Viel ist von der damaligen Euphorie – dem „Aufbruch zu den Sternen“ – leider nicht übrig geblieben. Als Neil Armstrong heute – amerikanischer Zeit – vor 54 Jahren mit dem ikonischen Satz: „That’s one small step for (a) man, one giant leap for mankind“ – mit einem kleinen Hüpfer in den Staub des Mare Tranquillitatis – als erster Mensch den Mond betrat, saßen weltweit noch mehrere hundert Millionen Menschen aufgeregt vor kleinen TV Geräten, die grisselig, schwarzweisse Bilder aus rund 384.000 km Entfernung übertrugen. Heute interessiert das nur noch Wenige. Sehr schade, dass wir Menschen uns lieber gegenseitig für Geld, Macht oder wegen Religion an die Gurgel gehen, als gemeinsam auf ein Ziel hinzuarbeiten. Den „Großen Schritt für die Menschheit“ hat es leider nie gegeben. Kann man ja aktuell wieder gut beobachten.

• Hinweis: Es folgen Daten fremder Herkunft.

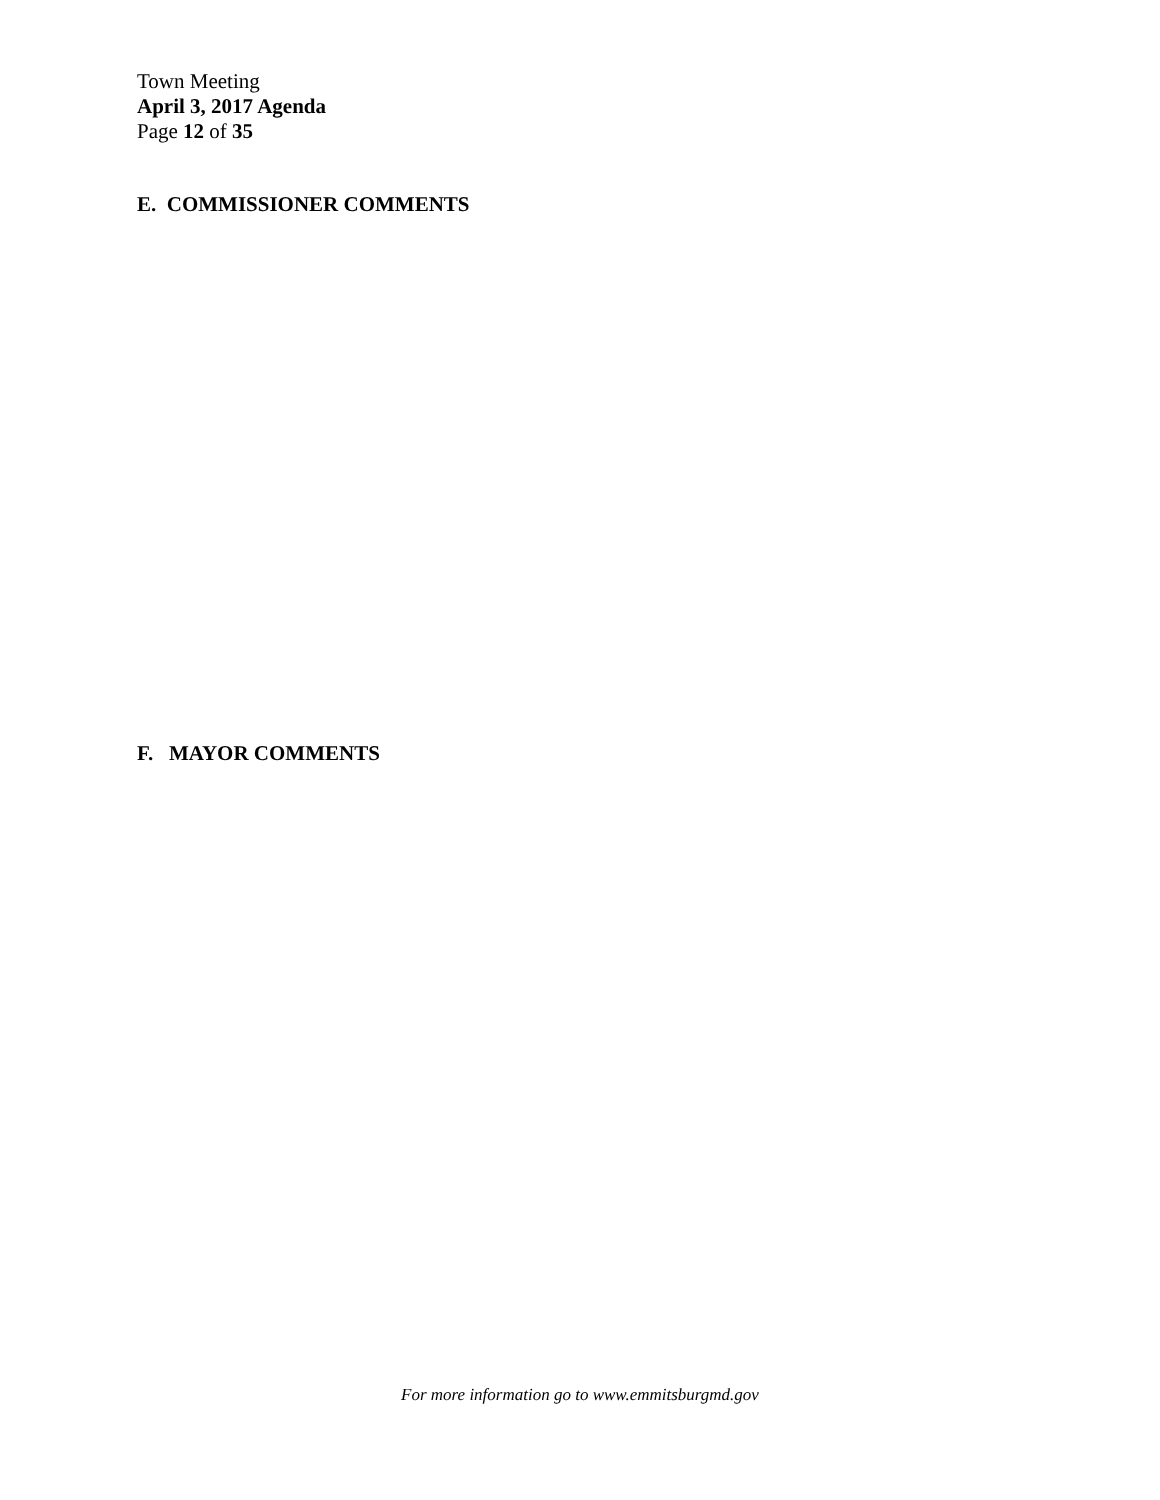Town Meeting
April 3, 2017 Agenda
Page 12 of 35
E. COMMISSIONER COMMENTS
F. MAYOR COMMENTS
For more information go to www.emmitsburgmd.gov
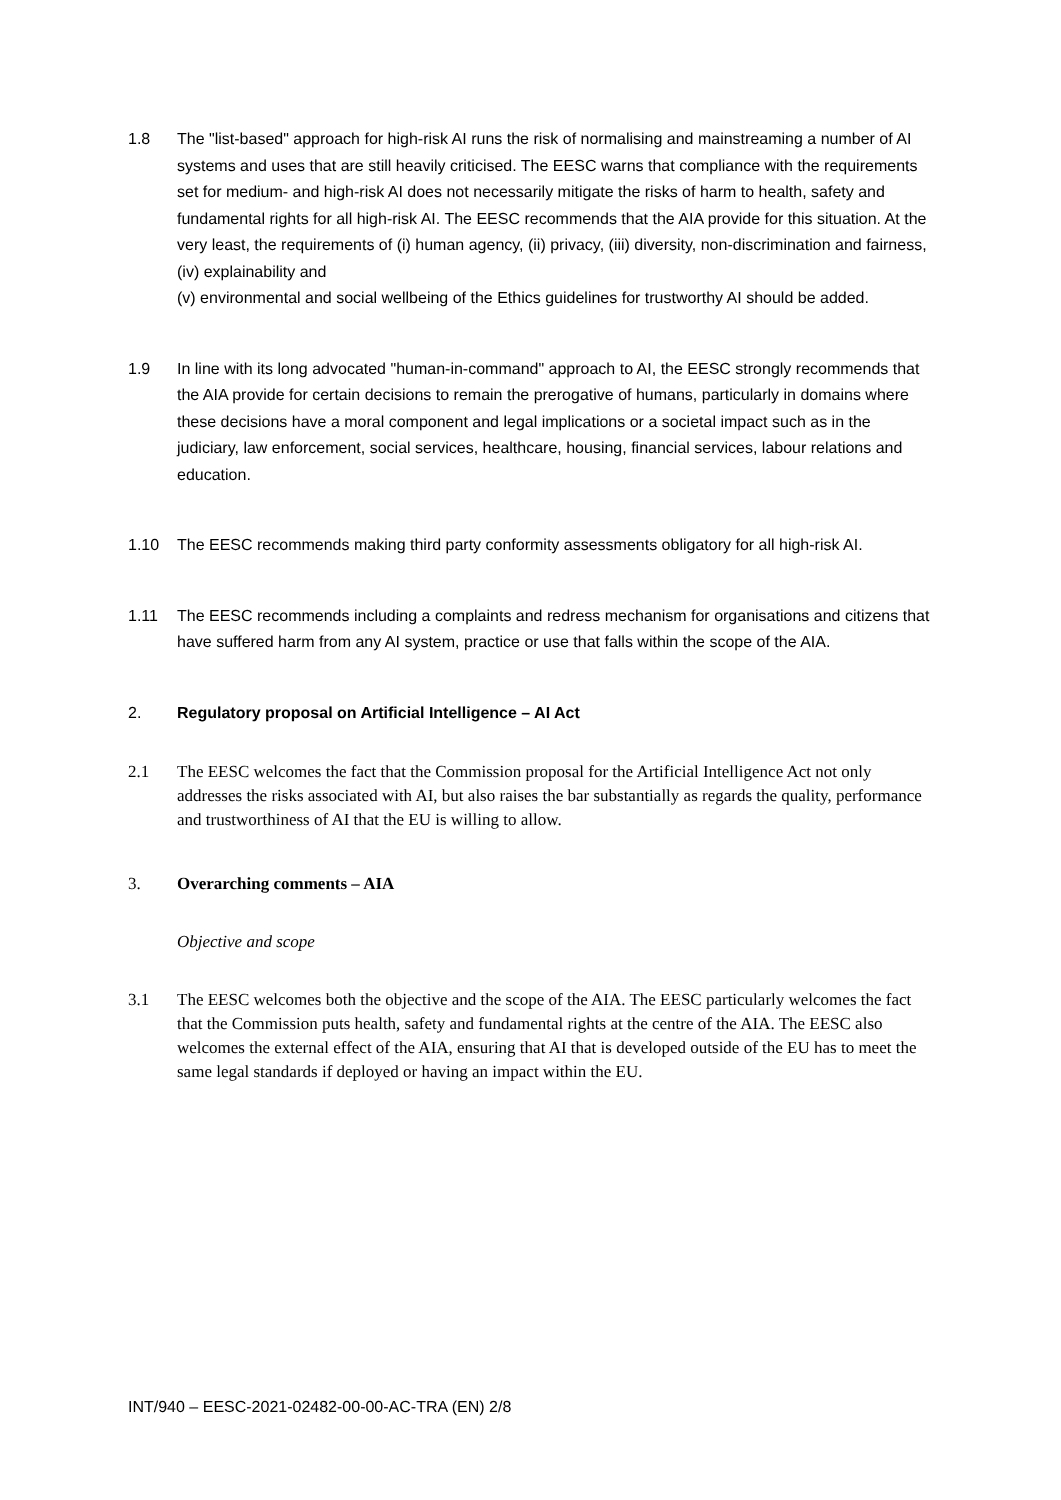1.8 The "list-based" approach for high-risk AI runs the risk of normalising and mainstreaming a number of AI systems and uses that are still heavily criticised. The EESC warns that compliance with the requirements set for medium- and high-risk AI does not necessarily mitigate the risks of harm to health, safety and fundamental rights for all high-risk AI. The EESC recommends that the AIA provide for this situation. At the very least, the requirements of (i) human agency, (ii) privacy, (iii) diversity, non-discrimination and fairness, (iv) explainability and
(v) environmental and social wellbeing of the Ethics guidelines for trustworthy AI should be added.
1.9 In line with its long advocated "human-in-command" approach to AI, the EESC strongly recommends that the AIA provide for certain decisions to remain the prerogative of humans, particularly in domains where these decisions have a moral component and legal implications or a societal impact such as in the judiciary, law enforcement, social services, healthcare, housing, financial services, labour relations and education.
1.10 The EESC recommends making third party conformity assessments obligatory for all high-risk AI.
1.11 The EESC recommends including a complaints and redress mechanism for organisations and citizens that have suffered harm from any AI system, practice or use that falls within the scope of the AIA.
2. Regulatory proposal on Artificial Intelligence – AI Act
2.1 The EESC welcomes the fact that the Commission proposal for the Artificial Intelligence Act not only addresses the risks associated with AI, but also raises the bar substantially as regards the quality, performance and trustworthiness of AI that the EU is willing to allow.
3. Overarching comments – AIA
Objective and scope
3.1 The EESC welcomes both the objective and the scope of the AIA. The EESC particularly welcomes the fact that the Commission puts health, safety and fundamental rights at the centre of the AIA. The EESC also welcomes the external effect of the AIA, ensuring that AI that is developed outside of the EU has to meet the same legal standards if deployed or having an impact within the EU.
INT/940 – EESC-2021-02482-00-00-AC-TRA (EN) 2/8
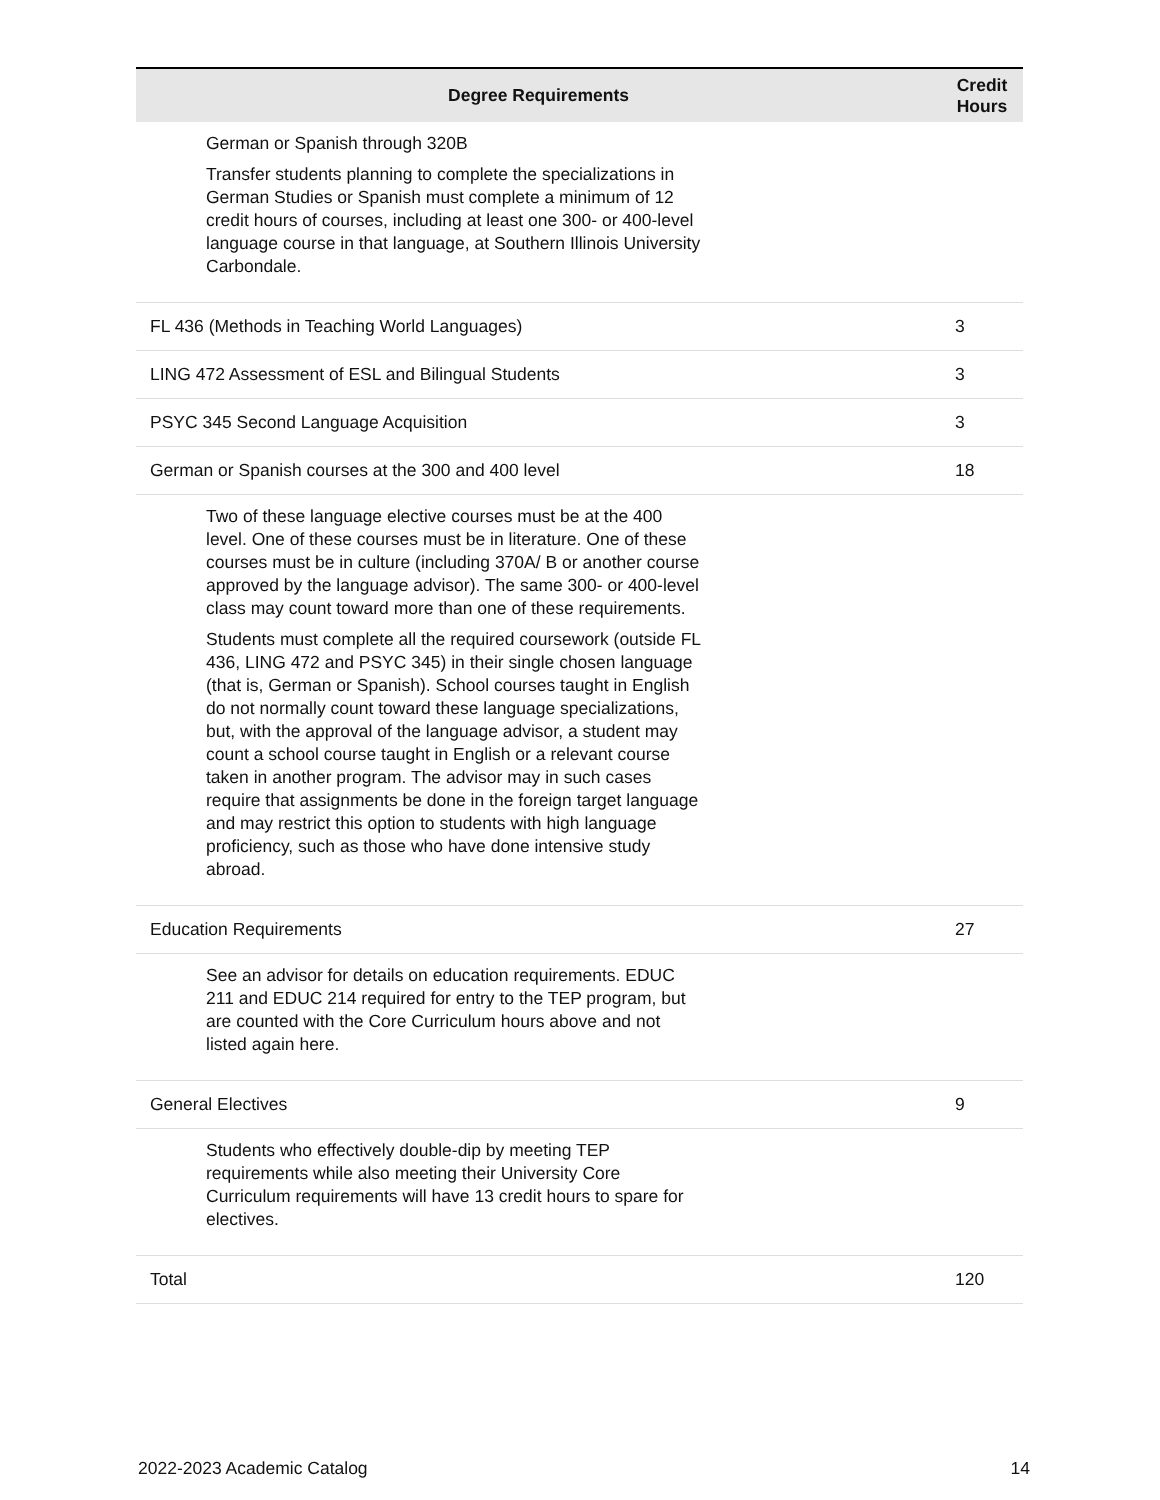| Degree Requirements | Credit Hours |
| --- | --- |
| German or Spanish through 320B Transfer students planning to complete the specializations in German Studies or Spanish must complete a minimum of 12 credit hours of courses, including at least one 300- or 400-level language course in that language, at Southern Illinois University Carbondale. | |
| FL 436 (Methods in Teaching World Languages) | 3 |
| LING 472 Assessment of ESL and Bilingual Students | 3 |
| PSYC 345 Second Language Acquisition | 3 |
| German or Spanish courses at the 300 and 400 level | 18 |
| Two of these language elective courses must be at the 400 level. One of these courses must be in literature. One of these courses must be in culture (including 370A/ B or another course approved by the language advisor). The same 300- or 400-level class may count toward more than one of these requirements. Students must complete all the required coursework (outside FL 436, LING 472 and PSYC 345) in their single chosen language (that is, German or Spanish). School courses taught in English do not normally count toward these language specializations, but, with the approval of the language advisor, a student may count a school course taught in English or a relevant course taken in another program. The advisor may in such cases require that assignments be done in the foreign target language and may restrict this option to students with high language proficiency, such as those who have done intensive study abroad. | |
| Education Requirements | 27 |
| See an advisor for details on education requirements. EDUC 211 and EDUC 214 required for entry to the TEP program, but are counted with the Core Curriculum hours above and not listed again here. | |
| General Electives | 9 |
| Students who effectively double-dip by meeting TEP requirements while also meeting their University Core Curriculum requirements will have 13 credit hours to spare for electives. | |
| Total | 120 |
2022-2023 Academic Catalog 14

Immerhin hat die UN den 20. Juli zum „Tag des Mondes“ erkoren, zur Ehrung der 1. Mondlandung und für die nachhaltige Erforschung und Nutzung des Mondes. Für uns Europäer ist es ja eigentlich der 21. Juli. In dieser Nacht, morgens kurz vor vier, saß ich – wie vermutlich viele andere – mit meinem Vater vor dem Fernseher und fieberte dem entscheidenden Moment entgegen. „The Eagle has landed“ war schon lange her, bereits um kurz nach 21 Uhr (MESZ) war die Landung auf dem Mond erfolgt. Die Sondersendung des ZDF wurde damals über Stunden vom legendären Wissenschaftsjournalisten Heinrich Schiemann moderiert, dessen Stimme mir heute noch im Ohr steckt. Nach dem erlösenden „Kleinem Schritt…“ konnte ich dann endlich wieder ins Bett, mit dieser „Menschheit“ konnte ich als damals 12-jähriger noch nicht so viel anfangen. Immerhin war es ja ein Montag, aber gottseidank waren Sommerferien in Hessen. Unvergesslich bleibt es auf jeden Fall.

Alle Mondbilder wurden in Isla Christina, Portugal mit meiner Olympus OM-D E-M5II und dem m.zuiko 75-300 / 4.8-6.7 aufgenommen, was am langen Ende 600 mm Kleinbild entspricht.